Amtek Engineering's 1Q14 results in line, earnings are bottoming out, formed 26% of FY14F earnings. New customers and product wins led the recovery while automation helped contain costs. Management is cautiously optimistic; further re-rating dependent on stronger pick up. Maintain HOLD for its 6-7% dividend yield while waiting for stronger momentum to emerge. Target price S$0.48.

Results for UOL Group in line; boosted by higher gross margins, led by hotel operations. Looking ahead, the Group would continue to drive all business segments. New residential launches from FY14; One KM and recent Myanmar hotel JV are expected to boost recurrent income in medium term. Maintain BUY and S$7.86 TP.

LionGold Corp is expected to report a loss before tax for the half year ended 30 September 2013.
The loss is mainly attributable to: 1. care and maintenance costs from the Group's gold mining
operations in Bolivia and Ghana; and 2. substantial losses arising from the unrealised loss on
financial assets at fair value through profit and loss.

PSL Holdings is expected to report a loss for the 3Q13 mainly due to: reduction in the Group's revenue as a result of stiffer competition; and decrease in other operating income.
CSC Holdings has been awarded a contract valued in excess of RM80m, for the construction of foundations as well as a two-storey basement for the new development, Bora Residences @ Tropicana Danga Bay in Iskandar, Johor. Malaysian Contracts secured by the Group to date exceeds
RM200m. CSC's current order book stands at approximately $250m. CSC expects to complete the bulk of its projects over the next six months.

Chasen Holdings is proposing to undertake a renounceable non-underwritten rights issue of up to 112m Warrants, at an issue price of S$0.01 for each Warrant. Each Warrant carries the right to subscribe for one (1) new share at an exercise price of S$0.12, on the basis of four (4) Warrants for every ten (10) existing Shares held.

The residential resale property market softened in October, with prices falling for both private and public homes. The flash report released by the Singapore Real Estate Exchange (SRX) showed the resale price index for non-landed residential private homes dipping 0.1% to 176.2 from September. As for HDB homes, the resale price index fell 1.6% to 148. An increasing or upcoming supply of homes and government measures that tempered demand are likely the main reasons for the price fall.

China's industrial output rose 10.3% y-o-y in October, beating market expectations, while retail sales were up 13.3%. Fixed-asset investment, an important driver of economic activity, climbed 20.1% in the first 10 months from the same period last year.
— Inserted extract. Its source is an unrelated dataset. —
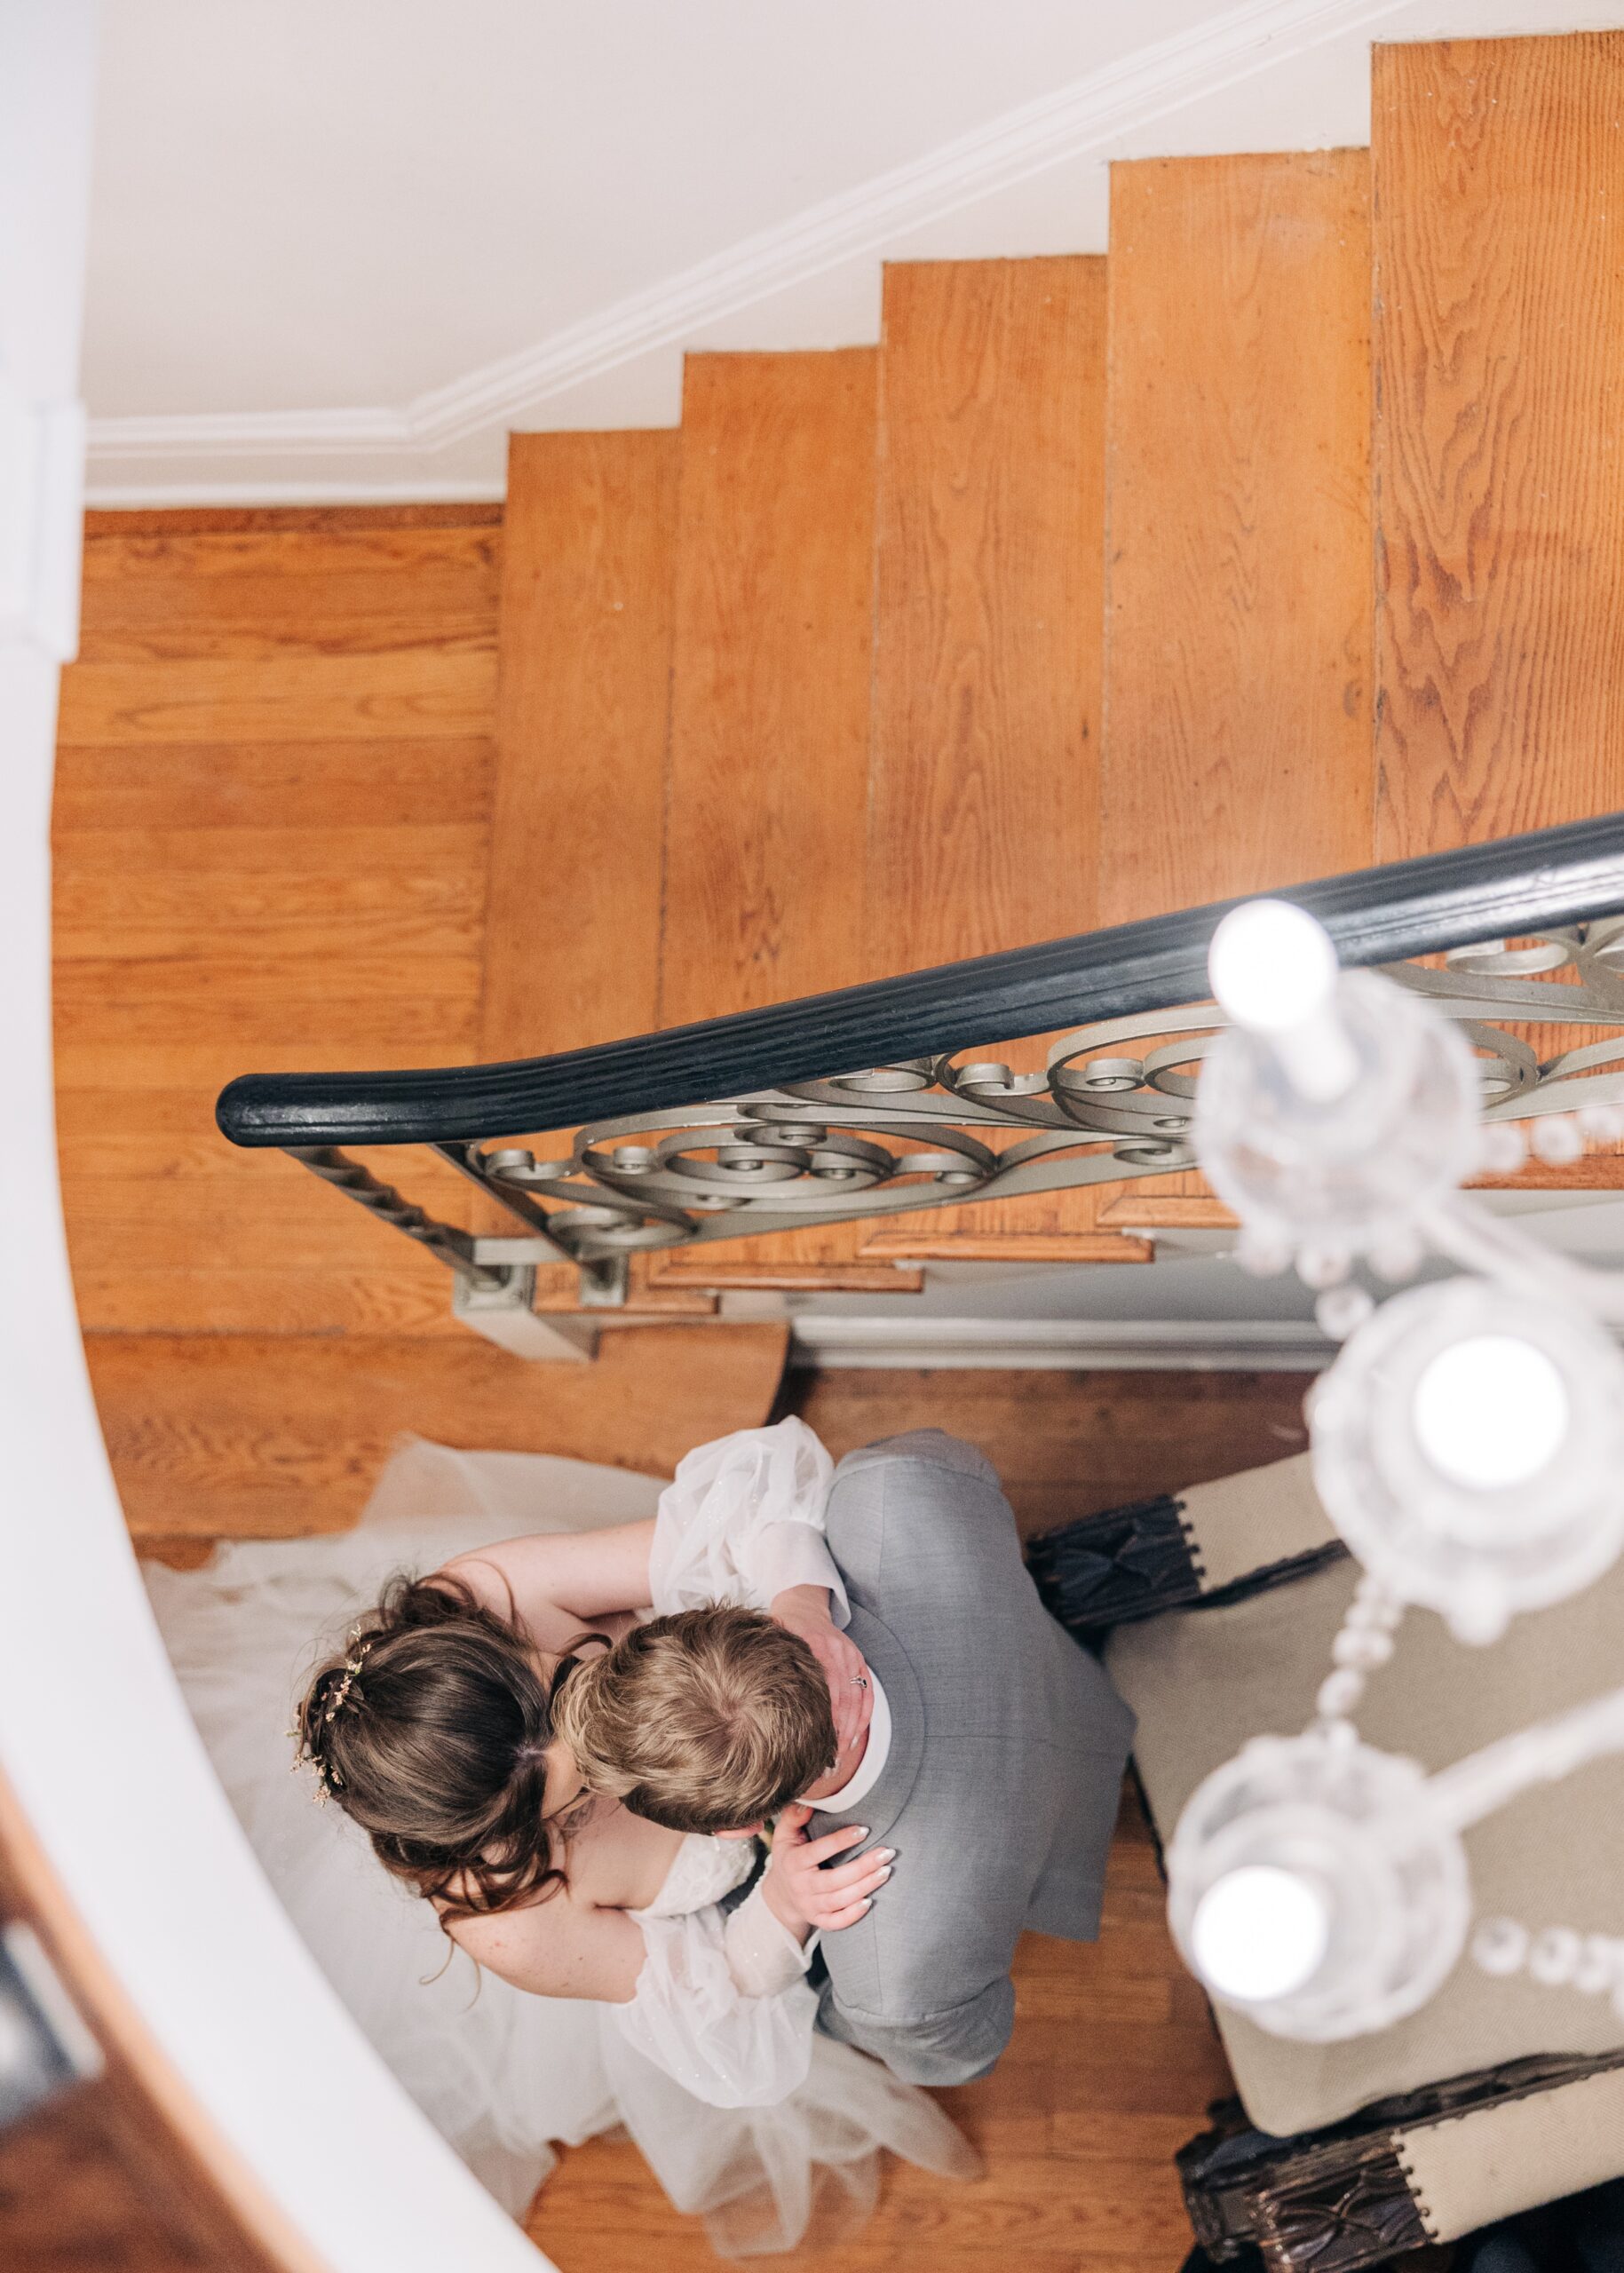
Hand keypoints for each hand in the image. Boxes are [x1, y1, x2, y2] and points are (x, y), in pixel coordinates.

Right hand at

Exports increased 5.6% y-o-y in October, driven by the United States, China's largest trading partner, and a sharp turnaround in demand from the

European Union where export growth jumped to 12.7% after a one per cent contraction in September. Inflation accelerated slightly to 3.2% in October led by higher food prices, a marginal increase from the 3.1% recorded in September. Inflation for the first 10 months of the year through October came in at 2.6%, well below the government's full-year target of 3.5%.